Speaking to Kitco News, crypto trader and analyst Scott Melker (a.k.a The Wolf Of All Streets) put forward his stance on the importance of a BTC exchange-traded fund (ETF), which he saw as a critical development in the crypto space that will open the floodgates of institutional money. This would create a possibility for bitcoin to become a six-figure asset. He further added:
“The approval of an ETF would be the biggest single event in the history of Bitcoin for that large wall of money to have the confidence to enter — pension funds, endowments, sovereign wealth funds. They will come in when there’s an ETF. That would be the catalyst for real institutional adoption of Bitcoin. A regulated asset that they can trust and that is vetted by their risk managers and by the SEC.”
Moreover, he even projected that large institutional investors would favor Bitcoin over gold, particularly if an ETF were to be allowed in the United States.

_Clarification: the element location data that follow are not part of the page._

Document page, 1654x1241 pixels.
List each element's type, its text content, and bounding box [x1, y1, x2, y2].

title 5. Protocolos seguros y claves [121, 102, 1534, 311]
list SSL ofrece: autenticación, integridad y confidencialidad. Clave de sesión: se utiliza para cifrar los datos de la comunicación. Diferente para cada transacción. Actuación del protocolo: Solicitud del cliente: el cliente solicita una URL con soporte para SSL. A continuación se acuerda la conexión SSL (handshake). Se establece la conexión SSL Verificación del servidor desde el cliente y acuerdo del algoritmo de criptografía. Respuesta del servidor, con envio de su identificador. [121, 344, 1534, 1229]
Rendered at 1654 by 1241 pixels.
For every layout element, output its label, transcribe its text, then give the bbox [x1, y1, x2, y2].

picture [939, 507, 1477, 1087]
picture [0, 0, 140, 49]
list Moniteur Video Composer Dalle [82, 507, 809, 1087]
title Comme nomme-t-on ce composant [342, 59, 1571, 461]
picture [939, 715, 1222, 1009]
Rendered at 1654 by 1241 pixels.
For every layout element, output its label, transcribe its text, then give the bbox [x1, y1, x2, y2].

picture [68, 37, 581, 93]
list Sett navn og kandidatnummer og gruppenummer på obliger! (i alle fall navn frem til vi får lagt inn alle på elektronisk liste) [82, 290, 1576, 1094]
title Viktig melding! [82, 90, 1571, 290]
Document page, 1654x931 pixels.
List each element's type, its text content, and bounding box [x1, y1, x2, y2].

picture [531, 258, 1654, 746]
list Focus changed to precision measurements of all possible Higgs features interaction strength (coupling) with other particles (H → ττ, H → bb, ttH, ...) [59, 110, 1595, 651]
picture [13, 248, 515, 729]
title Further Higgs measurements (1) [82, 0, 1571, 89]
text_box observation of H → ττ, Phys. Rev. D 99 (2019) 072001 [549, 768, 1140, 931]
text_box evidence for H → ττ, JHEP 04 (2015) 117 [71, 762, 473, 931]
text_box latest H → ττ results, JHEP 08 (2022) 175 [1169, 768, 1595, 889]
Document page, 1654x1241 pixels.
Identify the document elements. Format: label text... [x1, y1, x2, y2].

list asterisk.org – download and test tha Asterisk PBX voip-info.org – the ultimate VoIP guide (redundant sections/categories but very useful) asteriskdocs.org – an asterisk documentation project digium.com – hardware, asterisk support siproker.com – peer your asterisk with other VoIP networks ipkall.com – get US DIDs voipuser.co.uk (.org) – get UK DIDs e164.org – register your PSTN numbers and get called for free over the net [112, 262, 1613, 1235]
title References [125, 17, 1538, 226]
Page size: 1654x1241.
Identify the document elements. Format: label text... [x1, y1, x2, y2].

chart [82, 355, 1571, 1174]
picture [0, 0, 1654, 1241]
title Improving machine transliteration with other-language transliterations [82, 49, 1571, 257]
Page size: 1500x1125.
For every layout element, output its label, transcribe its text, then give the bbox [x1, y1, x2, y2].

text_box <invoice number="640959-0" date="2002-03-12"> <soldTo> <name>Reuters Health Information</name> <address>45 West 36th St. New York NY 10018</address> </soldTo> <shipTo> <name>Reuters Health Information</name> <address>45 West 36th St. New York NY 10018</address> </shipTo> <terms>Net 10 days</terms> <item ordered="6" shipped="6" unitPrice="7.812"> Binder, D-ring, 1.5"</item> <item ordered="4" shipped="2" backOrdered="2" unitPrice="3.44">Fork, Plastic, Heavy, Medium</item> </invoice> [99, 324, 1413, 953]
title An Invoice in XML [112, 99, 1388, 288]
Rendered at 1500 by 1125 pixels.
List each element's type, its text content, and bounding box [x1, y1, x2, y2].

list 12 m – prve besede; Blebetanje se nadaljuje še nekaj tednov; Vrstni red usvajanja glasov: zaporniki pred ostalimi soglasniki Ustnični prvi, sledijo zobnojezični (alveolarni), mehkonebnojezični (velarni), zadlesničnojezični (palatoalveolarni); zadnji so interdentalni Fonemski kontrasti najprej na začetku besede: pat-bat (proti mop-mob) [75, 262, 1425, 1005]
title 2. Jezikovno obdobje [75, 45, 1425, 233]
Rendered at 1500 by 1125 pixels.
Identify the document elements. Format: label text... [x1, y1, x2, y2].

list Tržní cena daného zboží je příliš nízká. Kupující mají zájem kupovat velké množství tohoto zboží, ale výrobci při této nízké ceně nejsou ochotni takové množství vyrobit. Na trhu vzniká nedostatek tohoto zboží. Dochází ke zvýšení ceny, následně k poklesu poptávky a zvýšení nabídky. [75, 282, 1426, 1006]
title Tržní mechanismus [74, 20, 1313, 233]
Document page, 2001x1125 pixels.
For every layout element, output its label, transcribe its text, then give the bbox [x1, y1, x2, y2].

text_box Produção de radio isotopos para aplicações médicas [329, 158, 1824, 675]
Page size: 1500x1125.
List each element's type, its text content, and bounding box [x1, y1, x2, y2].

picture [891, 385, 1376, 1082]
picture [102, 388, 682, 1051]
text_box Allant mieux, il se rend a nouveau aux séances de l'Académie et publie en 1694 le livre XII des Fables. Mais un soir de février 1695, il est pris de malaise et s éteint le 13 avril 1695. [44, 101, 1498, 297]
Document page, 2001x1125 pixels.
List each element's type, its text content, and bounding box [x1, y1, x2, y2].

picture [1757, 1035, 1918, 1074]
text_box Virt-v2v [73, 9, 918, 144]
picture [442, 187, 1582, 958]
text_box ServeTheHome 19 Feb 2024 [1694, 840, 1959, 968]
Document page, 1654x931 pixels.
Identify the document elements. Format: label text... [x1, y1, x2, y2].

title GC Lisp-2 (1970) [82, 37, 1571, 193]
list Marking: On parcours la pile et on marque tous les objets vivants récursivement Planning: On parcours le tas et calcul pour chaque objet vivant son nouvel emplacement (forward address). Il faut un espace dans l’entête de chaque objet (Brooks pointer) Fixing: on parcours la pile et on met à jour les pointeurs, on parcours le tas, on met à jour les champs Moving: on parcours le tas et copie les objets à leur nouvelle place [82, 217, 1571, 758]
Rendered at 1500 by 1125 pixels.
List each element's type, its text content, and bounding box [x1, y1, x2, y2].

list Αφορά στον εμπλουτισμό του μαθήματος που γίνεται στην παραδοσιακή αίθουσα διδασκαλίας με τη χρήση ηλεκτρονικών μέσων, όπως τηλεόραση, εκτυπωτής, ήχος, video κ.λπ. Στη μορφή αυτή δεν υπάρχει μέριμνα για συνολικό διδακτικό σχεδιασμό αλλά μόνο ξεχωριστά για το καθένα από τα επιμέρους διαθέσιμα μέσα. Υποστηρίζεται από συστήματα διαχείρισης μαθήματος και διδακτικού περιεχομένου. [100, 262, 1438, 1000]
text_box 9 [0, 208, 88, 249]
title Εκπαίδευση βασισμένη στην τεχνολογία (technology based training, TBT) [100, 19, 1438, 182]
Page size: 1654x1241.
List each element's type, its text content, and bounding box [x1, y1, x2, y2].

On the controversial Infrastructure bill, Melker took an interesting approach. According to him, the U.S. infrastructure bill will act as the greatest advertisement for bitcoin in history. He added:
“We’re talking about printing over a trillion dollars out of thin air to pay for an infrastructure bill that has absolutely nothing to do with cryptocurrency <..> the one cryptocurrency provision froze the bill for three or four days. And we had the entire world talking about Bitcoin and the crypto industry.”
Unlike the US, Canada now has three BTC ETFs in operation, all of which have been authorized since the beginning of this year. Many expected the US to follow this trail, however, American watchdogs seem to have a different plan altogether.